The problem:
At the line containing "right shoulder: (187, 155, -7)", begin retyping, and continue word for word until the records below run out.

Dataset extract:
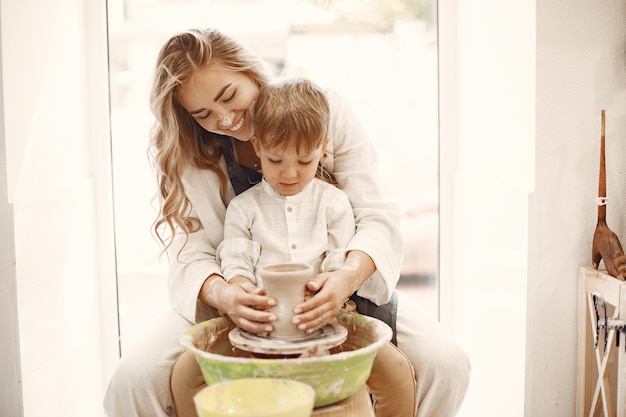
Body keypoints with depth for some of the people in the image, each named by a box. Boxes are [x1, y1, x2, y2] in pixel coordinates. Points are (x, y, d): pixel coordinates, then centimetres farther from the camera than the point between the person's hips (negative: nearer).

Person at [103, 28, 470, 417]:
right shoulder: (187, 155, -7)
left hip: (330, 287, 0)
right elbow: (191, 256, -15)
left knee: (447, 364, -21)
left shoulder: (326, 110, -12)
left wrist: (347, 278, -38)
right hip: (244, 296, 1)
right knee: (132, 384, -22)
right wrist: (223, 294, -39)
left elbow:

Answer area:
right shoulder: (187, 155, -7)
left hip: (330, 287, 0)
right elbow: (191, 256, -15)
left knee: (447, 364, -21)
left shoulder: (326, 110, -12)
left wrist: (347, 278, -38)
right hip: (244, 296, 1)
right knee: (132, 384, -22)
right wrist: (223, 294, -39)
left elbow:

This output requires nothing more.